Monsieur le président, monsieur le secrétaire d'État, mes chers collègues, après avoir étudié, au cours des années précédentes, le pilotage des recettes fiscales et celui de dépenses, nous nous sommes interrogés cette année sur le point de savoir si les règles budgétaires européennes facilitaient ou non le pilotage des finances publiques.
Nous avons donc, tout d'abord, retracé l'évolution de ces règles, du Pacte de stabilité et de croissance jusqu'au Traité sur la stabilité, la coordination et la gouvernance (TSCG), en passant par les deux réformes du Pacte de stabilité et de croissance, le « Two Pack » et le « Six Pack ». Qu'avons-nous découvert ? Premièrement, la progression de la dette publique de l'Union européenne – « l'éléphant dans la pièce » – accumulée au cours des vingt dernières années et qui atteint aujourd'hui un montant considérable n'a jamais été stoppée par l'application des règles budgétaires européennes, quelles qu'elles soient. Nous illustrons ce constat en citant certains chiffres qui montrent que même la dette publique de l'Allemagne est restée, pendant de très nombreuses années, supérieure à la limite de 60 % du PIB qui avait été fixée dans le traité de Maastricht.
Deuxièmement – et c'est peut-être l'élément le plus important de ce rapport –, ces règles n'ont jamais été appliquées au sens juridique du terme, car on en a fait progressivement une lecture politique. De fait, à chaque fois que leur application posait problème, il s'est trouvé des pays européens pour bâtir au sein du Conseil européen, sinon un consensus, du moins une majorité claire afin d'écarter les recommandations de la Commission en la matière. Les règles budgétaires européennes ne sont donc pas tant « stupides », comme les avait qualifiées Romano Prodi en 2002, qu'extrêmement politiques.

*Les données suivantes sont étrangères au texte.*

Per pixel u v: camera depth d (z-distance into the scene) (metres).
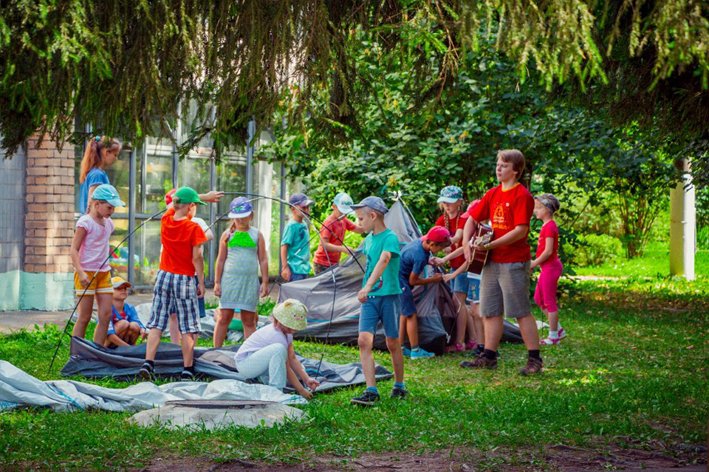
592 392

Troisièmement, le TSCG repose sur une notion très théorique, celle de croissance potentielle et de solde structurel, de sorte que nous collaborons, ou non, avec la Commission européenne sur le fondement de chiffres très difficiles à établir de manière transparente et qui, en tout état de cause, ne font pas l'objet d'un consensus. À preuve, nous avons comparé, page 29 de notre rapport, les dernières estimations, par le Gouvernement et par la Commission, des écarts de production et de solde structurel de la France. En 2015, la croissance potentielle de notre pays telle qu'évaluée par le Gouvernement est de 1,1 point de PIB alors qu'elle est, selon la Commission, de 0,8 ; quant au solde structurel qui en résulte, il est de moins 1,9 selon le Gouvernement et de moins 2,4 selon la Commission. En 2016, l'écart entre les deux évaluations s'accroît, puisqu'il est d'un demi-point s'agissant de la croissance potentielle et de 0,8 point s'agissant du solde structurel.
Comment est-il possible d'avoir un débat politique sur la situation de la France dans le cycle économique si les chiffres calculés selon les règles des traités ne font pas l'objet d'un consensus ? Nous rappelons, du reste, d'une part, que M. Padoan et un certain nombre d'autres ministres des finances européens ont entrepris une démarche pour remettre en cause le mode de calcul de la croissance potentielle et, d'autre part, que plusieurs membres de la Commission des finances ont demandé à Pierre Moscovici de revoir cette évaluation. J'en viens donc à ma première question, monsieur le secrétaire d'État. Comment peut-on piloter correctement les finances publiques de notre pays si nous ne sommes pas d'accord avec la Commission européenne sur les évaluations ?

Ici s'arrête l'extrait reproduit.